Wright v. State

Decision Date29 July 1991
Docket NumberNo. 91-220,91-220
Citation583 So.2d 399
Parties16 Fla. L. Weekly D1925 Frank A. WRIGHT, Appellant, v. STATE of Florida, Appellee.
CourtFlorida District Court of Appeals

Frank A. Wright, pro se.

No appearance for appellee.

KAHN, Judge.

Wright appeals the trial court's summary denial of a motion for post-conviction relief, filed pursuant to Fla.R.Crim.P. 3.850. Appellant, who entered a negotiated plea of guilty to a charge of sale or delivery of cocaine, contends that prior to entry of the plea, he "was not instructed properly by counsel as to the restriction of basic gain time and provisional release credits, which are extended to most nonhabitualized inmates." We affirm the trial court's denial of the petition and distinguish our recent decision in Rackley v. State, 571 So.2d 533 (Fla. 1st DCA 1990).
_____
### Explore the material
[A] According to the court opinion, what charge did the appellant plead guilty to?
[B] Rewrite all of the chart comprehension entries with "graph" in place of "chart", keeping everything else the same and leaving out the pictures.
The court opinion and the entries after it are unrelated material.

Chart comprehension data
_____
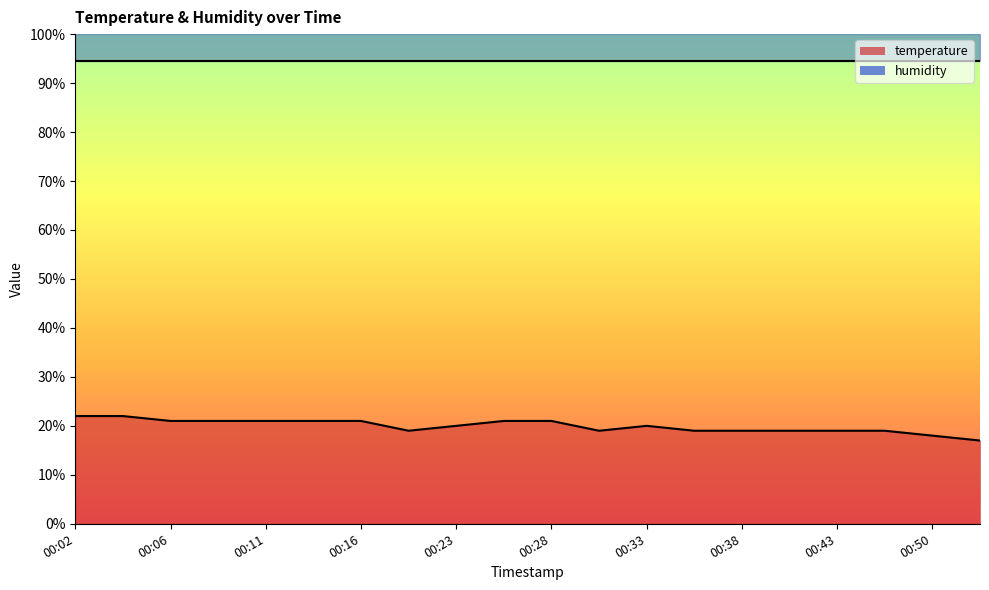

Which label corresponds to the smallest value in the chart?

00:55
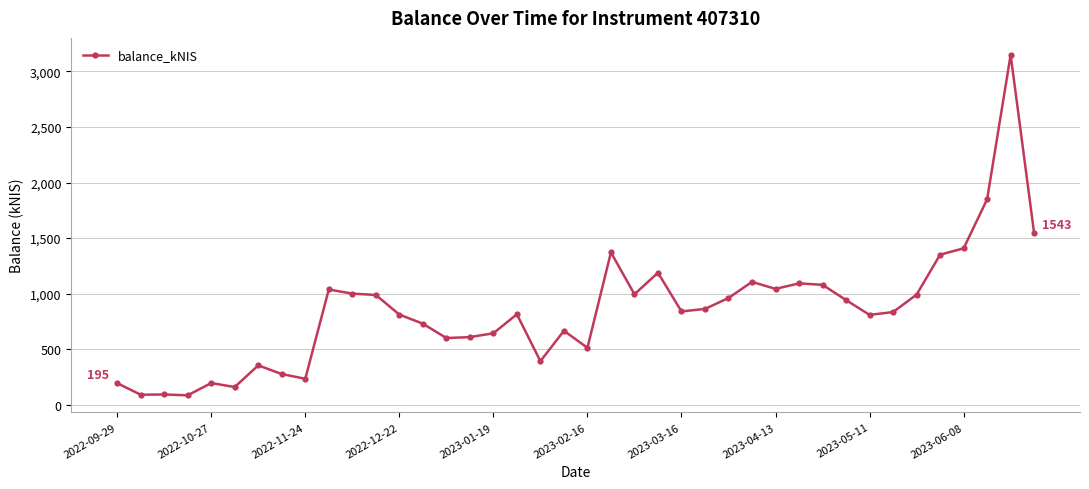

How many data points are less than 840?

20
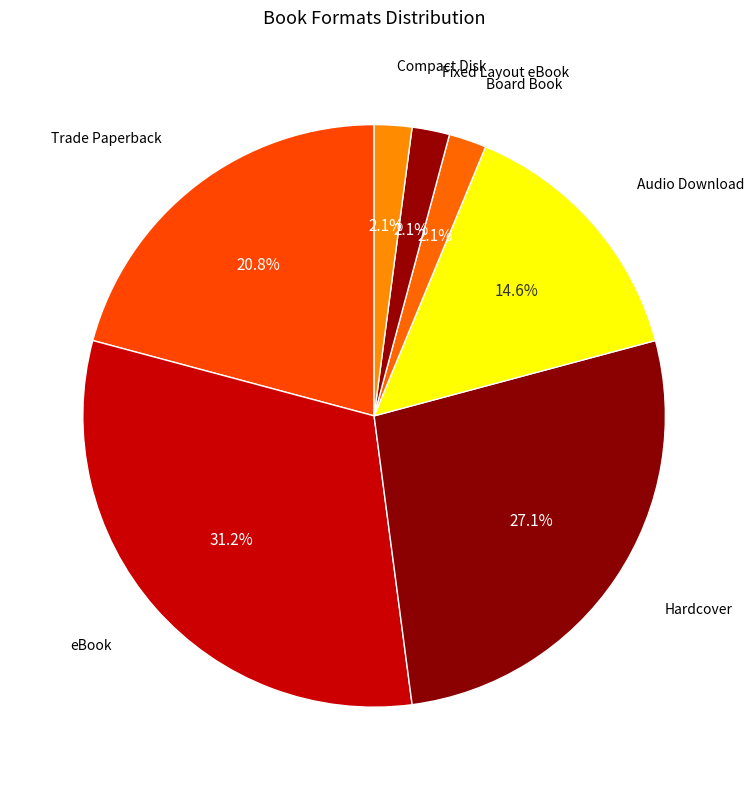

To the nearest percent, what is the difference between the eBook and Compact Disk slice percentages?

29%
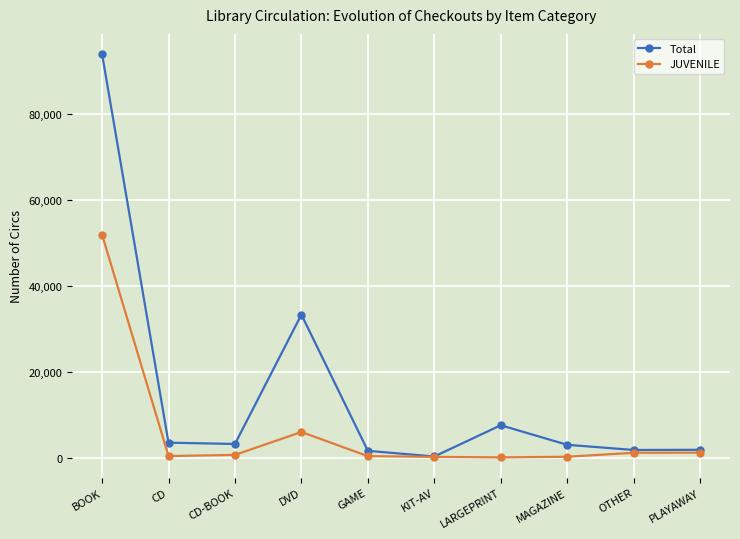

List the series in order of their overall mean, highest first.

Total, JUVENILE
_____
### Solutions per task
[A] Sale or delivery of cocaine.

[B]
Which label corresponds to the smallest value in the graph?

00:55

How many data points are less than 840?

20

To the nearest percent, what is the difference between the eBook and Compact Disk slice percentages?

29%

List the series in order of their overall mean, highest first.

Total, JUVENILE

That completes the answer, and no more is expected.